▸ THE PROBLEM:
Give the entries again exactly, without pictures.
(ENTRIES PROVIDED Opens)
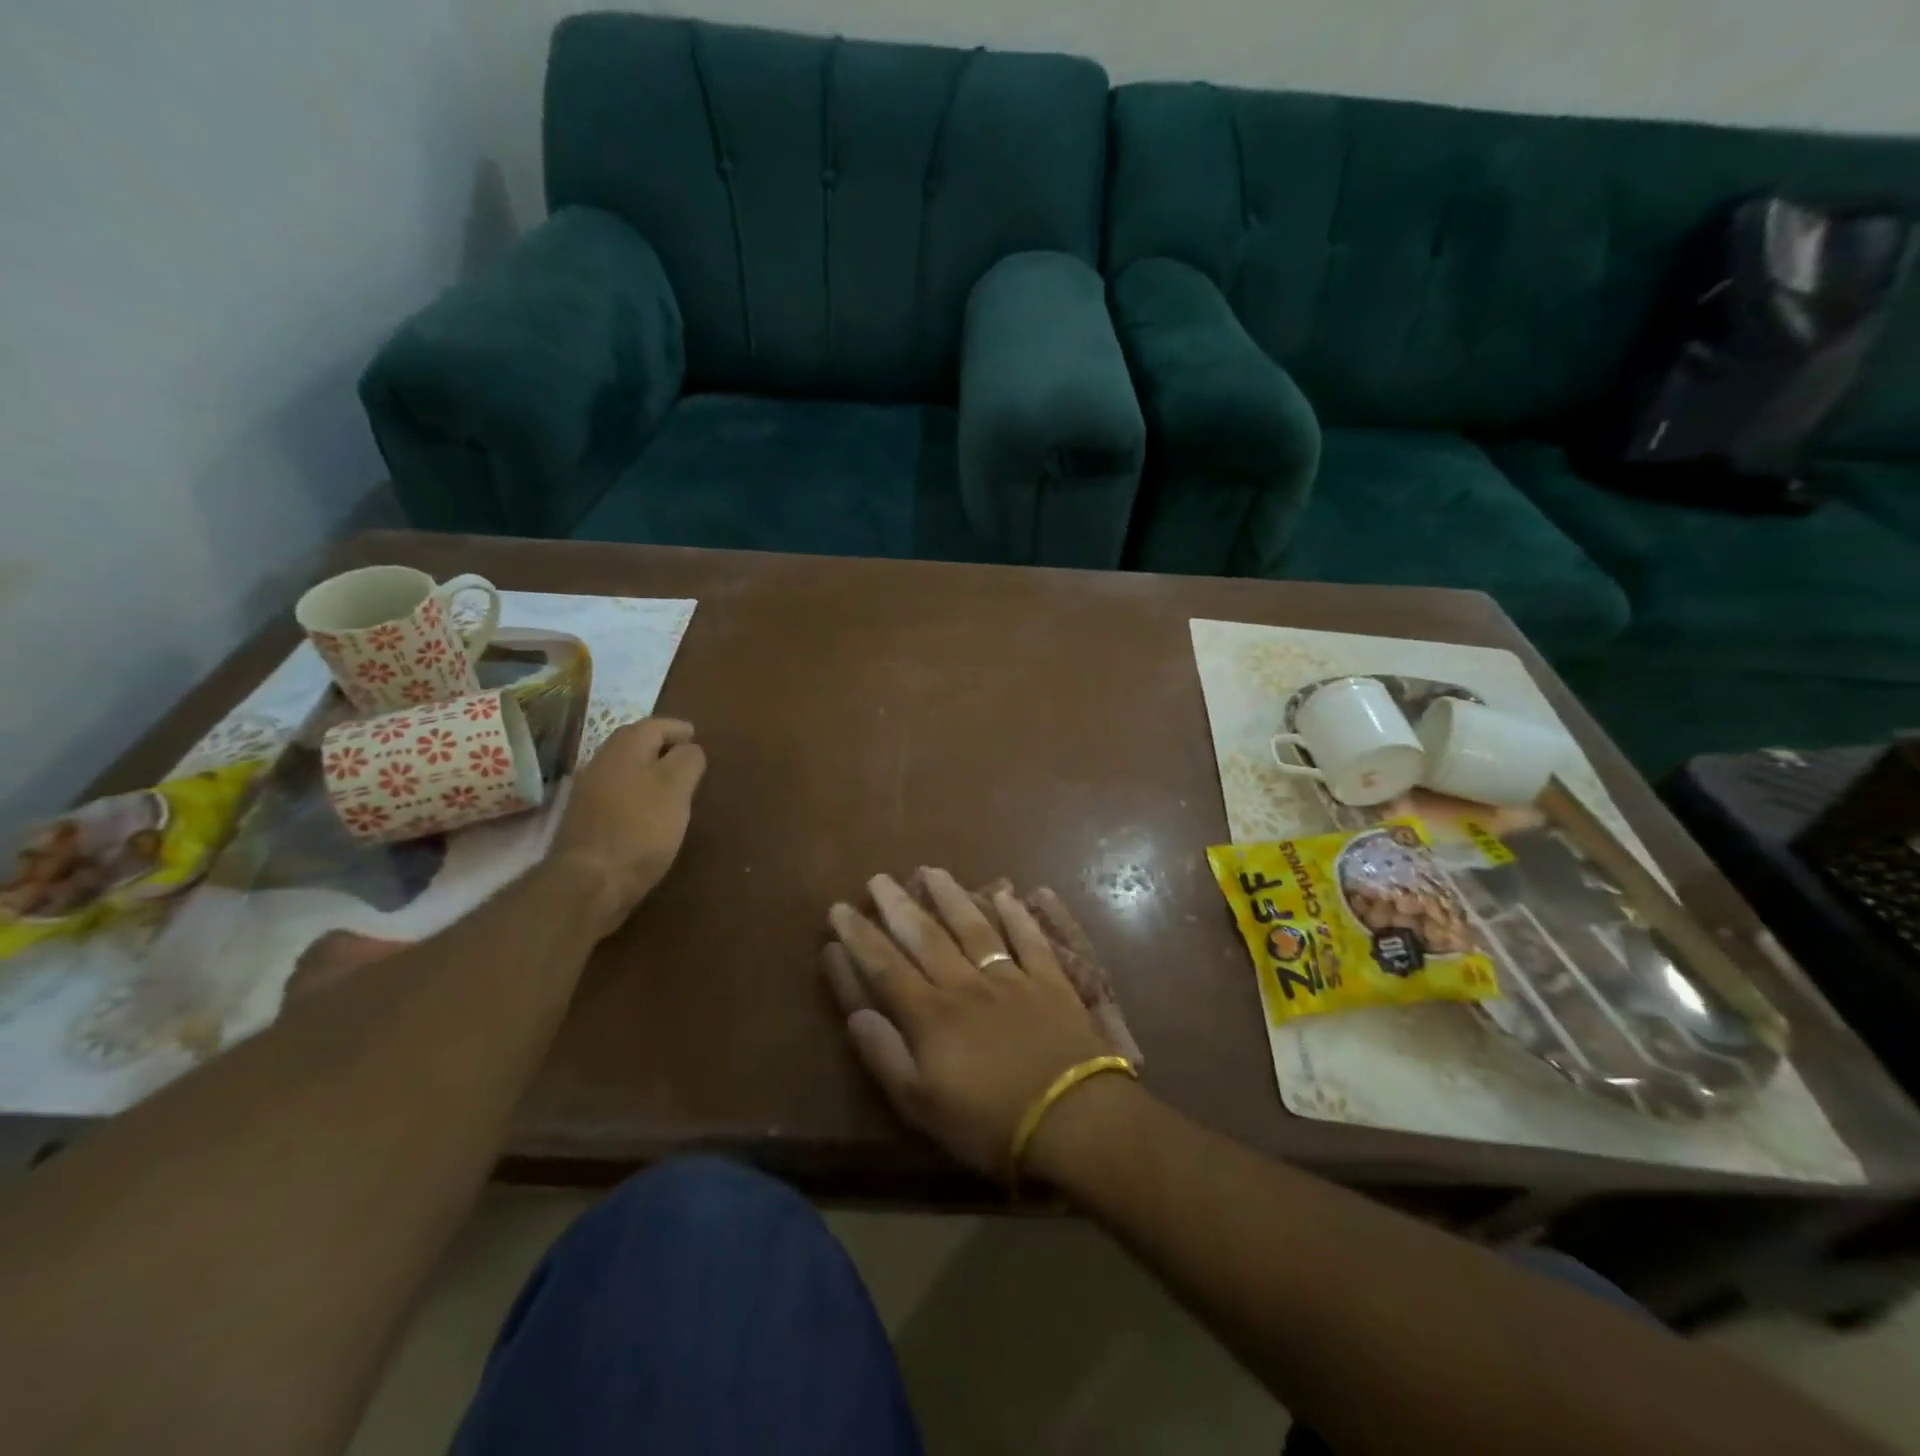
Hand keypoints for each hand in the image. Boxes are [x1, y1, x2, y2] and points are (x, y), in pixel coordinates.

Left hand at [549, 719, 706, 938]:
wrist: (589, 881)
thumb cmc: (641, 828)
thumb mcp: (676, 788)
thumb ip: (688, 761)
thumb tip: (690, 749)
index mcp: (625, 748)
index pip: (655, 725)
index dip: (678, 729)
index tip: (697, 738)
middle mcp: (601, 761)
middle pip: (635, 743)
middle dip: (661, 746)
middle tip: (687, 758)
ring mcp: (588, 791)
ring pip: (624, 769)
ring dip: (648, 770)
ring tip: (672, 785)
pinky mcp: (585, 819)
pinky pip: (617, 793)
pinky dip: (636, 792)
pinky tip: (649, 811)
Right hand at [823, 868, 1115, 1180]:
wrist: (1072, 1119)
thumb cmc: (989, 1123)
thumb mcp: (921, 1106)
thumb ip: (885, 1056)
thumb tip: (856, 1014)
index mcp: (931, 1015)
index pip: (884, 967)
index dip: (859, 938)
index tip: (839, 908)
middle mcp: (965, 985)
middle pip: (925, 937)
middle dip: (898, 906)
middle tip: (879, 878)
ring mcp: (1010, 978)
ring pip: (973, 928)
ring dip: (950, 897)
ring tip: (931, 870)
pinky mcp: (1049, 982)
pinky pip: (1029, 939)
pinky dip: (1017, 915)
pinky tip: (1007, 893)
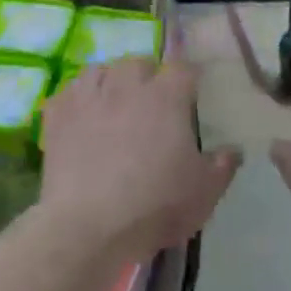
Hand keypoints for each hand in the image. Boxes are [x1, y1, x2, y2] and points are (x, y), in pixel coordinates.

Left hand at [39, 58, 239, 259]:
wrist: (89, 226)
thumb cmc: (155, 206)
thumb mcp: (204, 193)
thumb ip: (223, 166)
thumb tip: (233, 149)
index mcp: (167, 97)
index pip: (183, 69)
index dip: (189, 78)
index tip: (192, 92)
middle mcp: (127, 86)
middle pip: (139, 63)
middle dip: (147, 76)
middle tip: (152, 102)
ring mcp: (88, 98)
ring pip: (100, 70)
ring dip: (111, 81)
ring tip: (114, 102)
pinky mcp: (57, 116)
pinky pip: (68, 92)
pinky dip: (78, 99)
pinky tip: (82, 116)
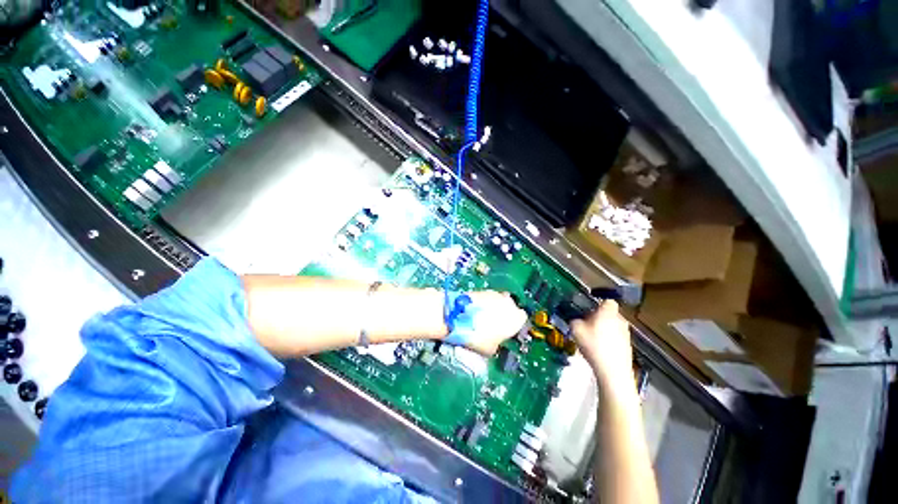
(ENTRIES PROVIDED Closes)
▸ RESULT FOR THIS TASK:
Hand keypoints for each hand in the image. Boxes are [x1, y1, x2, y2] and points are (x, y), in pixel coordinates.

Left hand at [549, 719, 706, 938]:
wrist: (589, 881)
thumb cmc: (641, 828)
thumb mcp: (676, 788)
thumb ip: (688, 761)
thumb tip: (690, 749)
index mcp: (625, 748)
index pip: (655, 725)
index dip: (678, 729)
index tip: (697, 738)
middle mcp: (601, 761)
middle pip: (635, 743)
middle dip: (661, 746)
middle tip: (687, 758)
ring mcp: (588, 791)
ring pip: (624, 769)
ring dip: (648, 770)
ring tip: (672, 785)
pinky mcp: (585, 819)
pinky pip: (617, 793)
pinky dip: (636, 792)
pinky tip: (649, 811)
Right hand at [823, 868, 1115, 1180]:
wrist: (1072, 1119)
thumb cmc: (989, 1123)
thumb mcp: (921, 1106)
thumb ip: (885, 1056)
thumb tip: (856, 1014)
index mcp: (931, 1015)
index pip: (884, 967)
index dip: (859, 938)
index tip: (839, 908)
middle mcp: (965, 985)
middle pip: (925, 937)
middle dip: (898, 906)
middle tip: (879, 878)
ring mcp: (1010, 978)
ring pip: (973, 928)
ring dip: (950, 897)
ring tip: (931, 870)
pinky mcp: (1049, 982)
pinky pip: (1029, 939)
pinky dip: (1017, 915)
pinky tip: (1007, 893)
Hand keypoints for each hand in the image. Boxes are [x1, y1, x2, y2] and points are (x, y), in pixel coordinates.

Left hand at [39, 58, 239, 259]:
wrist: (89, 226)
thumb cmc: (155, 206)
thumb mcp: (204, 193)
thumb ip: (223, 166)
thumb tip: (233, 149)
index mcp: (167, 97)
index pip: (183, 69)
index dip: (189, 78)
index tip: (192, 92)
middle mcp: (127, 86)
middle pip: (139, 63)
middle dip: (147, 76)
middle tip: (152, 102)
ring mcp: (88, 98)
ring pip: (100, 70)
ring dip: (111, 81)
ring tip: (114, 102)
pinky mcp: (57, 116)
pinky pip: (68, 92)
pinky dip: (78, 99)
pinky tip: (82, 116)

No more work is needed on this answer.